Floria Pinkney, Garment Worker and Activist born

Floria Pinkney, 1926

*Floria Pinkney's birth on this date in 1903 is celebrated. She was a Black garment worker union activist and leader.

Floria Pinkney was born in Connecticut. Her parents were originally from Florida and migrated to Connecticut at the turn of the century. Pinkney's mother was a self-employed dressmaker. Shortly after Pinkney's birth, her then-widowed mother moved the family to Brooklyn. Before working in the garment industry, Pinkney attended Manhattan Trade School for Girls. She learned sewing machine mechanics and techniques and basic academic skills like writing there.

In 1925, Pinkney received a scholarship to Brookwood Labor College, sponsored by Garland Fund, which supported radical political causes. She also received a scholarship from the NAACP. The scholarship from Garland allowed Pinkney to learn more about organizing and apply it to helping Black workers succeed in the garment industry against segregation. Her scholarship at Brookwood was extended two years, and she was recognized as a class speaker. Pinkney becomes the first Black woman to graduate from Brookwood Labor College. Pinkney also studied at the Bryn Mawr Summer School for Women Workers, where she was one of the first five Black students to be admitted, and the International People's College in Denmark.

In 1930, Pinkney won an award from the New York School of Social Work to do a six-month Fellowship at the University of Copenhagen. This fellowship focused on work in Denmark in adult education and social organization. Pinkney joined the International Ladies' Garment Workers' Union (ILGWU) in the 1920s and was a promising leader. She was the first Black woman to hold a leadership role as an organizer within the International Ladies Garment Workers Union (ILGWU). She was involved in the garment industry throughout her life. She worked for several years before attending Brockwood Labor College.

After graduating, she returned to the industry in leadership positions. Among other roles, Pinkney served as Special Organizer for ILGWU in 1929. Pinkney was instrumental in the ILGWU's September 1929 drive to enroll Black garment workers. She spoke alongside A. Philip Randolph led the Brotherhood of Sleeping Car Porters and ILGWU Vice President Julius Hochman at St. Luke's in Harlem. Randolph endorsed Pinkney as an organizer for the ILGWU, calling her "a capable young woman." She worked beyond the garment district and was active in the Harlem and Brooklyn communities. Pinkney was a board manager for the Ashland Place YWCA in Brooklyn.

She led the YWCA branch's Industrial Assembly and represented the Ashland Place Y at a regional conference in Trenton in 1926. She attended the 1930 YWCA Industrial Assemblies Convention in Detroit, where she was selected to represent the Industrial Assembly in Geneva, Switzerland.
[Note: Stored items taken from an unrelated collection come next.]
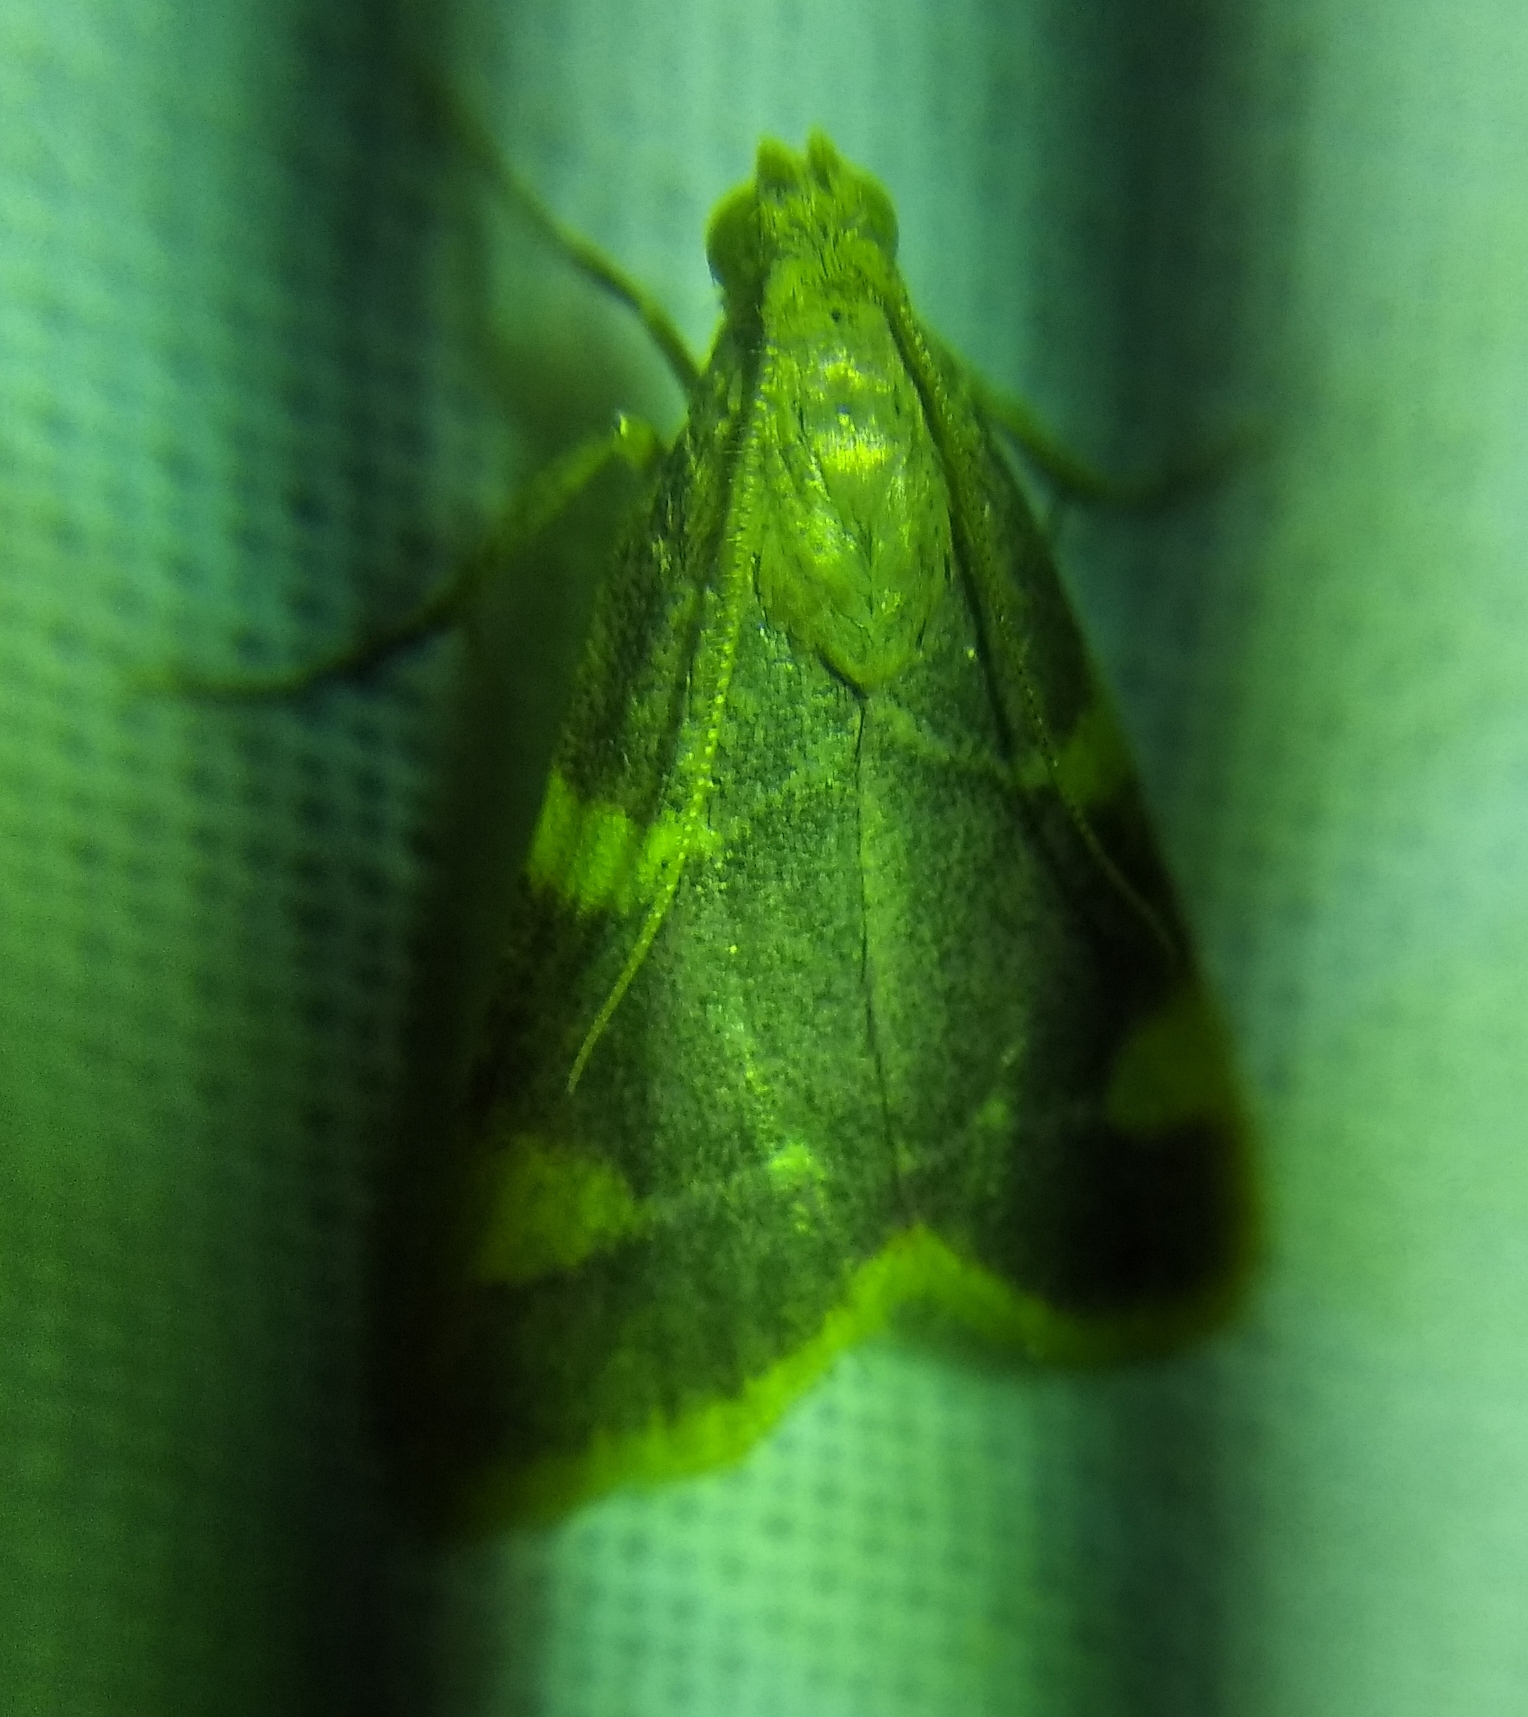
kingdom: Animalia
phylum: Arthropoda
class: Insecta
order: Lepidoptera
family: Pyralidae
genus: Hypsopygia
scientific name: Hypsopygia costalis
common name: Gold triangle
Pinkney continued her advocacy work through the Women's Trade Union League (WTUL), specifically working with the Laundry Workers Union. In 1933, Congress passed NIRA, which led to a large increase in union membership because it protected employee rights and gave unions more power and visibility.

In 1935, she was appointed to teach worker education classes at the Harlem YWCA and Utopia Neighborhood House. Though known for her radical ideals, she also embraced labor interracialism; she took full advantage of her leadership roles. She used her organizing abilities to build up the Black community and union members and gain power and respect from white women leaders. In 1984, Pinkney attended a reunion of the Bryn Mawr Summer School for Women Workers. She died later that summer.